What the task requires
Each line below is to be repeated exactly; any picture is to be left out.

Information supplied
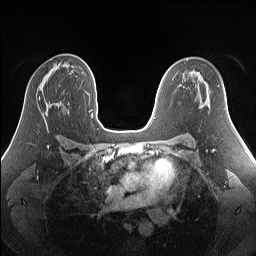
Breast MRI (dynamic contrast-enhanced), one axial slice; position 88 of 160 along the scan axis; dynamic contrast-enhanced series, time point 2 of 7 at this slice position (early post-contrast); 1.5 T; TE 1.4 ms, TR 5 ms; 1.25 mm slice thickness; 256 × 256 image matrix, field of view 340 × 340 mm. Female patient.
Structures marked on this image (semi-automatically segmented with operator editing):
- enhancing-tissue mask used for the functional tumour volume (all voxels passing the contrast-enhancement thresholds inside the analysis volume; usually the tumour): bounding box <39,96,40,100> (left, top, right, bottom; pixels)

Problem solution
Breast MRI (dynamic contrast-enhanced), one axial slice; position 88 of 160 along the scan axis; dynamic contrast-enhanced series, time point 2 of 7 at this slice position (early post-contrast); 1.5 T; TE 1.4 ms, TR 5 ms; 1.25 mm slice thickness; 256 × 256 image matrix, field of view 340 × 340 mm. Female patient.
Structures marked on this image (semi-automatically segmented with operator editing):
- enhancing-tissue mask used for the functional tumour volume (all voxels passing the contrast-enhancement thresholds inside the analysis volume; usually the tumour): bounding box <39,96,40,100> (left, top, right, bottom; pixels)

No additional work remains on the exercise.